I hope you will write back. My mother seems to think that we will become best friends. I have explained to her that this is unlikely but just so things are transparent between us, you should know that I left it a little vague. I don't like to upset her.
Anyway, it would be nice to hear from you. This broken knee means no hockey championship for me this year (and with Natasha at the helm, that means no hockey championship for anyone). No summer in Boston at my grandparents' with a shot at winning the Breaststroke 400 metres next year. No internship in a lawyer's office. My room has a sick person smell. Although Chhoti Bibi says it doesn't smell and she's the only other person who has been in it.
I hope you will write back. What's life in Bombay like? Is it anything like the movies?
Yours sincerely,
Tanya Talati
March 2, 1991
Bombay
Dear Tanya,
A movie about Bombay teenagers? BORING! I mean, not me. My life is really hectic. Between school and keeping my mom off my back and trying to keep my boyfriend from having sex with me (or anyone else), I really don't have time to write to you.
From your letter you sound like a Boring Person. But you play hockey. Do you play hockey in a salwar kameez? Because my mom said you wear a salwar kameez to school. That's cruel.
In my school, which is like the best school in Bombay, only boys play hockey. My brother says I should force them to change the rules. He says it's sexist. Now that he's left and gone to college in America, suddenly everything in India is shit.
Yeah, my mum talks about Lisa Aunty and you and your brother all the time. What's it like having an American mother? Does she like living in Pakistan?
What's it like having a twin brother? Sammy is two years older than me. He's cleverer than me but I have more friends. Like when I broke my leg, there used to be a line of people outside my bedroom. My dad put up a super cute sign saying VISITING HOURS FOR THE STAR. My dad does really cute things like that. My mom gets mad at him for doing things like that. A lot of things make her mad.
Your brother is cute in the pictures your mom sends us at Christmas. Is he cute in real life?
By the way, you are OBSESSED with college. If I was even half as obsessed as you, my mom would love me. Actually she's the one making me write back to you but she told me not to tell you that. But I'm super honest.

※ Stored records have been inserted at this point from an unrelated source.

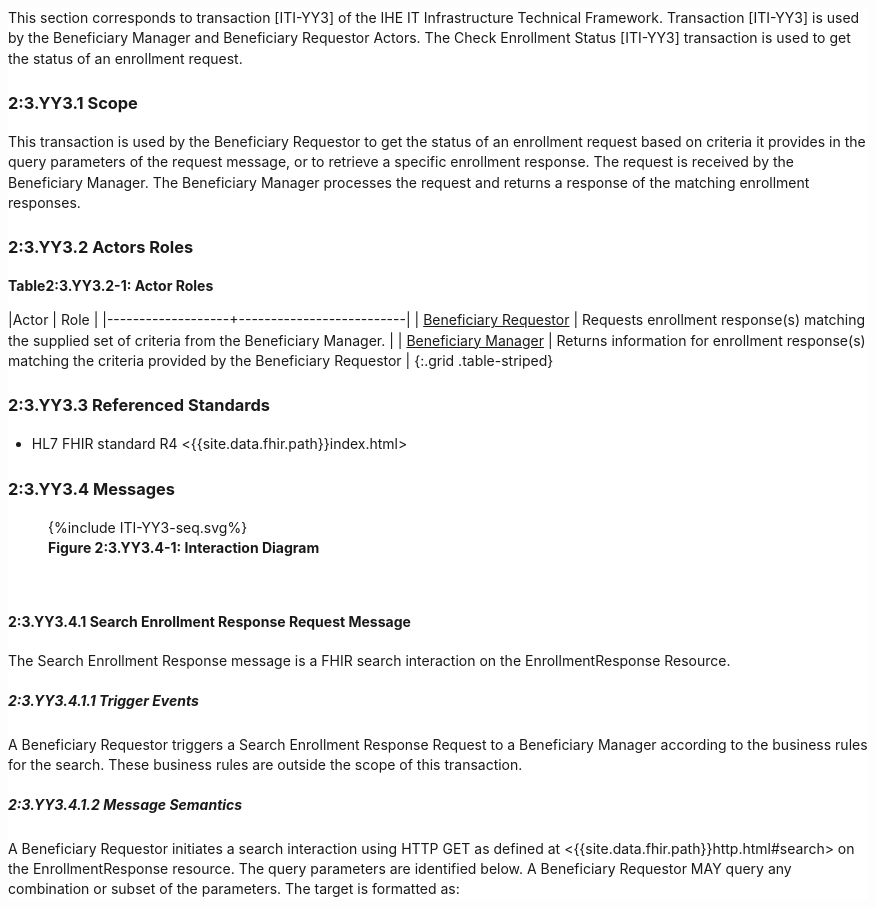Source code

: This section corresponds to transaction [ITI-YY3] of the IHE IT
Infrastructure Technical Framework. Transaction [ITI-YY3] is used by
the Beneficiary Manager and Beneficiary Requestor Actors.  The Check
Enrollment Status [ITI-YY3] transaction is used to get the status of an enrollment request.

### 2:3.YY3.1 Scope

This transaction is used by the Beneficiary Requestor to get the status of an enrollment request
based on criteria it provides in the query parameters of the request
message, or to retrieve a specific enrollment response. The request is received by
the Beneficiary Manager. The Beneficiary Manager processes the
request and returns a response of the matching enrollment responses.

### 2:3.YY3.2 Actors Roles

**Table2:3.YY3.2-1: Actor Roles**

|Actor | Role |
|-------------------+--------------------------|
| [Beneficiary Requestor](volume-1.html#beneficiary-requestor)    | Requests enrollment response(s) matching the supplied set of criteria from the Beneficiary Manager. |
| [Beneficiary Manager](volume-1.html#beneficiary-manager) | Returns information for enrollment response(s) matching the criteria provided by the Beneficiary Requestor |
{:.grid .table-striped}

### 2:3.YY3.3 Referenced Standards

- HL7 FHIR standard R4 <{{site.data.fhir.path}}index.html>

### 2:3.YY3.4 Messages

<figure>
{%include ITI-YY3-seq.svg%}
<figcaption id="f2.3.YY3.4-1"><b>Figure 2:3.YY3.4-1: Interaction Diagram</b></figcaption>
</figure>
<br clear="all"/>

#### 2:3.YY3.4.1 Search Enrollment Response Request Message

The Search Enrollment Response message is a FHIR search interaction on the
EnrollmentResponse Resource.

##### 2:3.YY3.4.1.1 Trigger Events

A Beneficiary Requestor triggers a Search Enrollment Response Request to a
Beneficiary Manager according to the business rules for the search.
These business rules are outside the scope of this transaction.

##### 2:3.YY3.4.1.2 Message Semantics

A Beneficiary Requestor initiates a search interaction using HTTP GET as
defined at <{{site.data.fhir.path}}http.html#search> on the EnrollmentResponse resource.
The query parameters are identified below. A Beneficiary Requestor MAY
query any combination or subset of the parameters. The target is
formatted as:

I can't believe you actually want to go to Harvard and actually want to LIVE there for four years! I hate Harvard. My mother made me visit over the summer. It was like the World Conference of Boring People. I wanted to laugh about how everyone looked like a Boring Person but there was no one to laugh with because EVERYONE was a Boring Person. A BP. If you say BP really fast it sounds like a fart except it's an oil company.
Are you really good at hockey? I'm good at all sports. Like really good. I've won a shitload of awards. There is a whole shelf in the school prize cupboard right when you enter the principal's office that is just full of prizes that have my name on it except this one prize that is for Hindi debates. I keep waiting for them to throw it away but they haven't yet.